> _RECORDS PROVIDED_:
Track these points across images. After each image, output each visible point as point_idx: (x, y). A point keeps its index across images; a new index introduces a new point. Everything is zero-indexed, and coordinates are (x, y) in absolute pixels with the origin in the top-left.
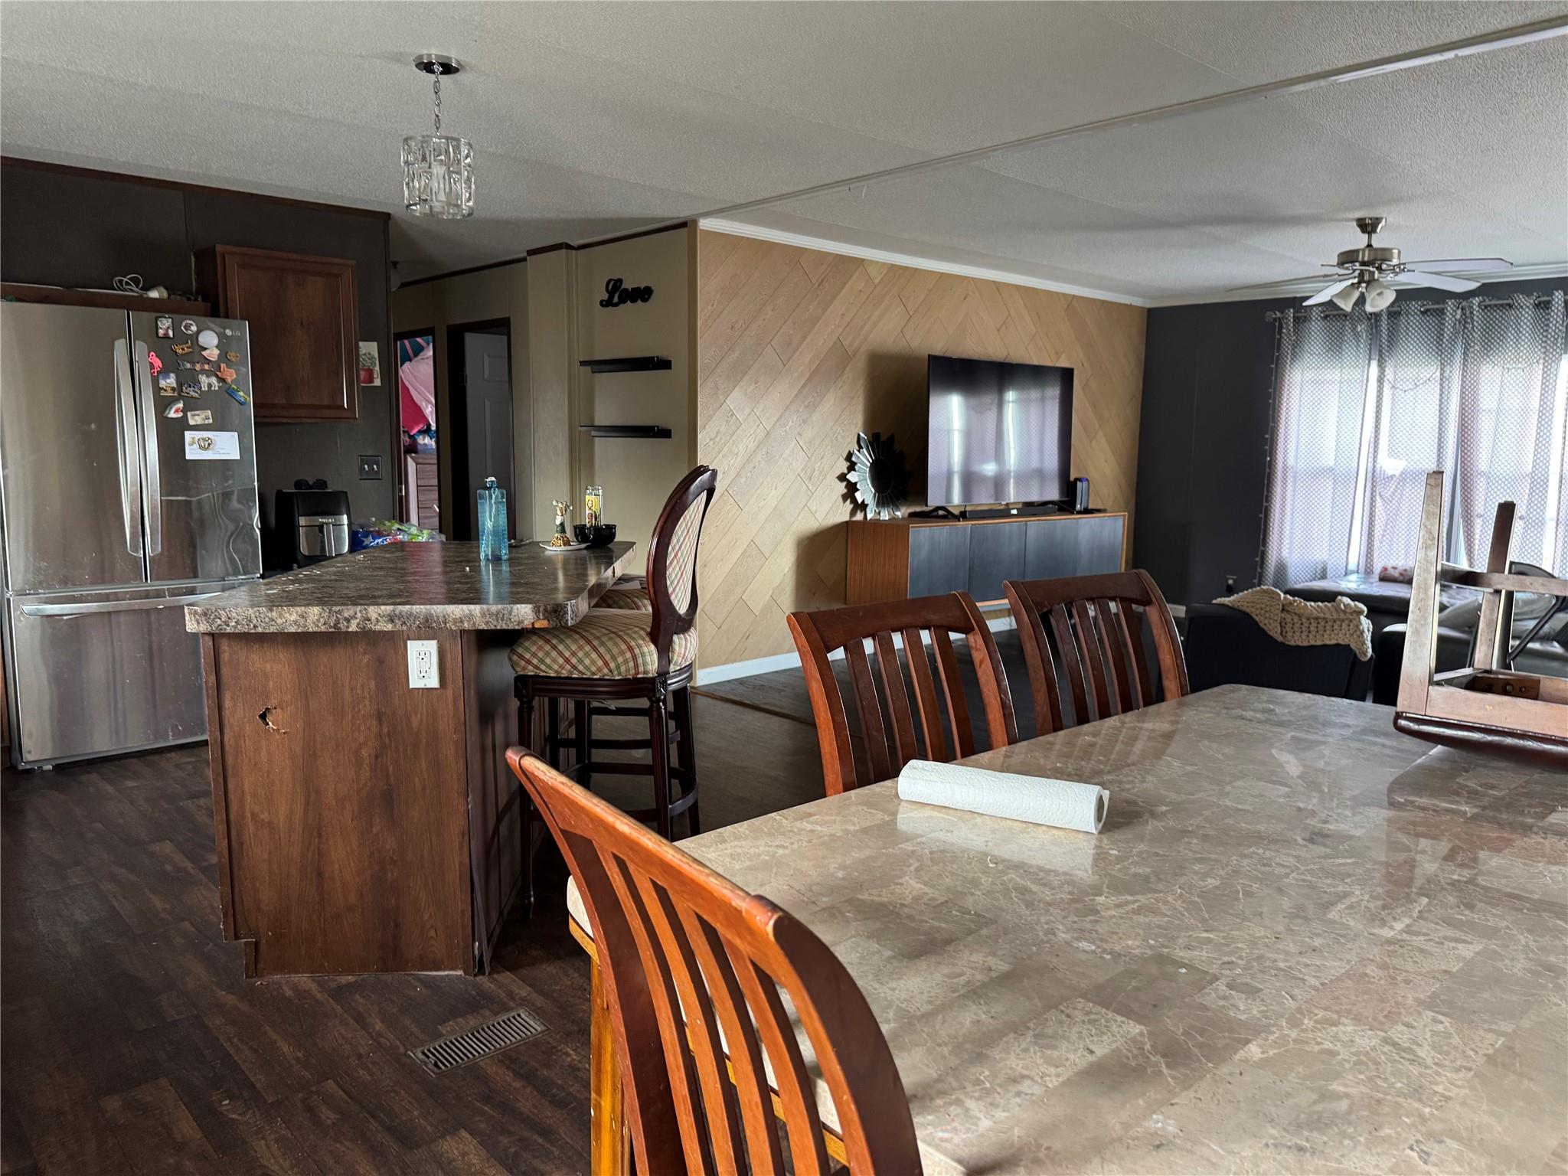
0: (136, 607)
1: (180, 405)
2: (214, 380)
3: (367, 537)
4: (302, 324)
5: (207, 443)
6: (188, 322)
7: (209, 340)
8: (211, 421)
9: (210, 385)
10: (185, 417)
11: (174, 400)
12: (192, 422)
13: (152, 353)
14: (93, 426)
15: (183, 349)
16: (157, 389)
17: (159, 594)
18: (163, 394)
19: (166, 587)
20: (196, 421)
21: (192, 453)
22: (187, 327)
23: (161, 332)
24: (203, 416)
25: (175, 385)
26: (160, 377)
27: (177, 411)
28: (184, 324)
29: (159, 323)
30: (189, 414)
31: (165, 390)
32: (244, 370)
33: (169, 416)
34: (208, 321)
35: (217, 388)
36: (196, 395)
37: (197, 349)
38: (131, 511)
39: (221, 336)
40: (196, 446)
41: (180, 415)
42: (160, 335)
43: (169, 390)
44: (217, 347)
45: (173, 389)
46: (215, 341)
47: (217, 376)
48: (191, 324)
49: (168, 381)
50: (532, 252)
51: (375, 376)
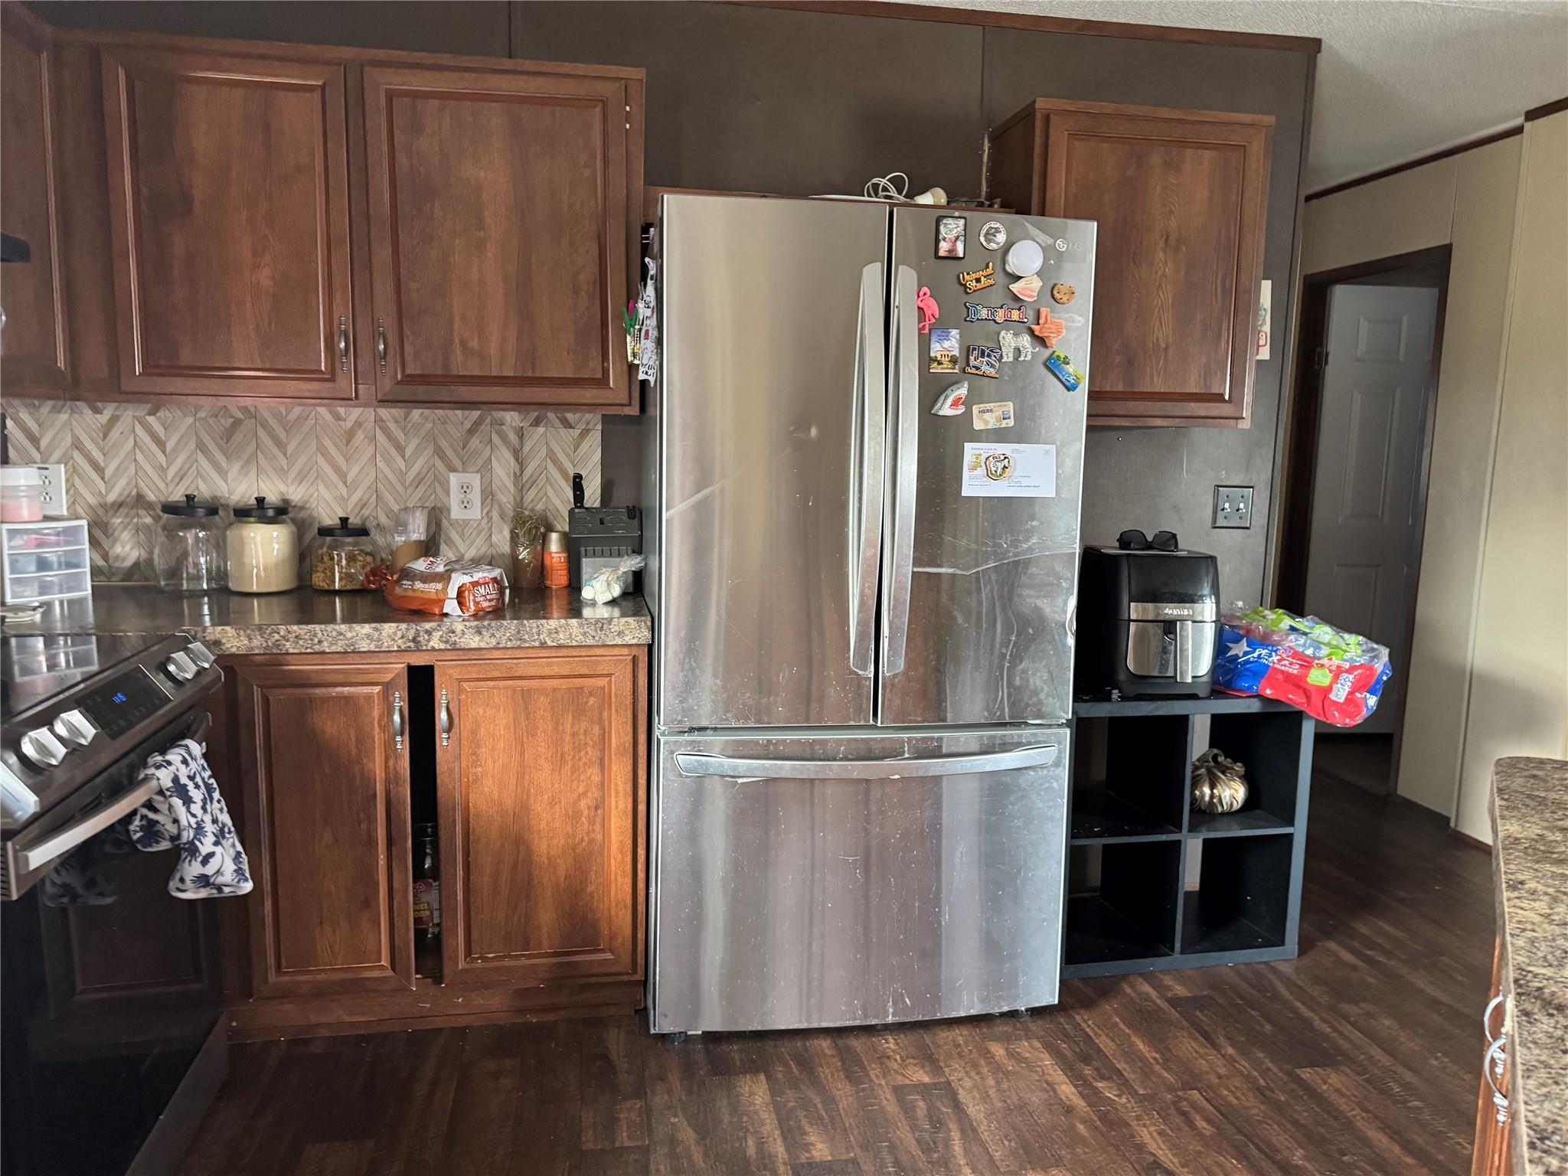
0: (855, 775)
1: (962, 391)
2: (1025, 340)
3: (1237, 641)
4: (1167, 240)
5: (1000, 466)
6: (994, 225)
7: (1026, 258)
8: (1011, 423)
9: (1018, 351)
10: (968, 414)
11: (951, 382)
12: (978, 425)
13: (925, 289)
14: (814, 432)
15: (978, 280)
16: (926, 360)
17: (894, 753)
18: (935, 369)
19: (905, 736)
20: (986, 422)
21: (974, 485)
22: (990, 235)
23: (944, 247)
24: (999, 413)
25: (956, 353)
26: (934, 338)
27: (955, 404)
28: (985, 228)
29: (942, 229)
30: (975, 409)
31: (940, 363)
32: (1082, 320)
33: (941, 413)
34: (1026, 222)
35: (1029, 357)
36: (992, 372)
37: (1001, 278)
38: (862, 594)
39: (1047, 251)
40: (981, 471)
41: (960, 410)
42: (942, 253)
43: (945, 360)
44: (1038, 274)
45: (954, 361)
46: (1037, 263)
47: (1031, 332)
48: (997, 231)
49: (946, 344)
50: (1532, 115)
51: (1262, 342)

> _REQUIREMENT_:
Rewrite these records with every occurrence of "images" changed to "frames" and everything else left as it is. Leave the pictures out.

> _WRITTEN ANSWER_:
Track these points across frames. After each image, output each visible point as point_idx: (x, y). A point keeps its index across frames; a new index introduces a new point. Everything is zero-indexed, and coordinates are (x, y) in absolute pixels with the origin in the top-left.
0: (136, 607)
1: (180, 405)
2: (214, 380)
3: (367, 537)
4: (302, 324)
5: (207, 443)
6: (188, 322)
7: (209, 340)
8: (211, 421)
9: (210, 385)
10: (185, 417)
11: (174, 400)
12: (192, 422)
13: (152, 353)
14: (93, 426)
15: (183, 349)
16: (157, 389)
17: (159, 594)
18: (163, 394)
19: (166, 587)
20: (196, 421)
21: (192, 453)
22: (187, 327)
23: (161, 332)
24: (203, 416)
25: (175, 385)
26: (160, 377)
27: (177, 411)
28: (184, 324)
29: (159, 323)
30: (189, 414)
31: (165, 390)
32: (244, 370)
33: (169, 416)
34: (208, 321)
35: (217, 388)
36: (196, 395)
37: (197, 349)
38: (131, 511)
39: (221, 336)
40: (196, 446)
41: (180, 415)
42: (160, 335)
43: (169, 390)
44: (217, 347)
45: (173, 389)
46: (215, 341)
47: (217, 376)
48: (191, 324)
49: (168, 381)
50: (532, 252)
51: (375, 376)
0: (855, 775)
1: (962, 391)
2: (1025, 340)
3: (1237, 641)
4: (1167, 240)
5: (1000, 466)
6: (994, 225)
7: (1026, 258)
8: (1011, 423)
9: (1018, 351)
10: (968, 414)
11: (951, 382)
12: (978, 425)
13: (925, 289)
14: (814, 432)
15: (978, 280)
16: (926, 360)
17: (894, 753)
18: (935, 369)
19: (905, 736)
20: (986, 422)
21: (974, 485)
22: (990, 235)
23: (944, 247)
24: (999, 413)
25: (956, 353)
26: (934, 338)
27: (955, 404)
28: (985, 228)
29: (942, 229)
30: (975, 409)
31: (940, 363)
32: (1082, 320)
33: (941, 413)
34: (1026, 222)
35: (1029, 357)
36: (992, 372)
37: (1001, 278)
38: (862, 594)
39: (1047, 251)
40: (981, 471)
41: (960, 410)
42: (942, 253)
43: (945, 360)
44: (1038, 274)
45: (954, 361)
46: (1037, 263)
47: (1031, 332)
48: (997, 231)
49: (946, 344)
50: (1532, 115)
51: (1262, 342)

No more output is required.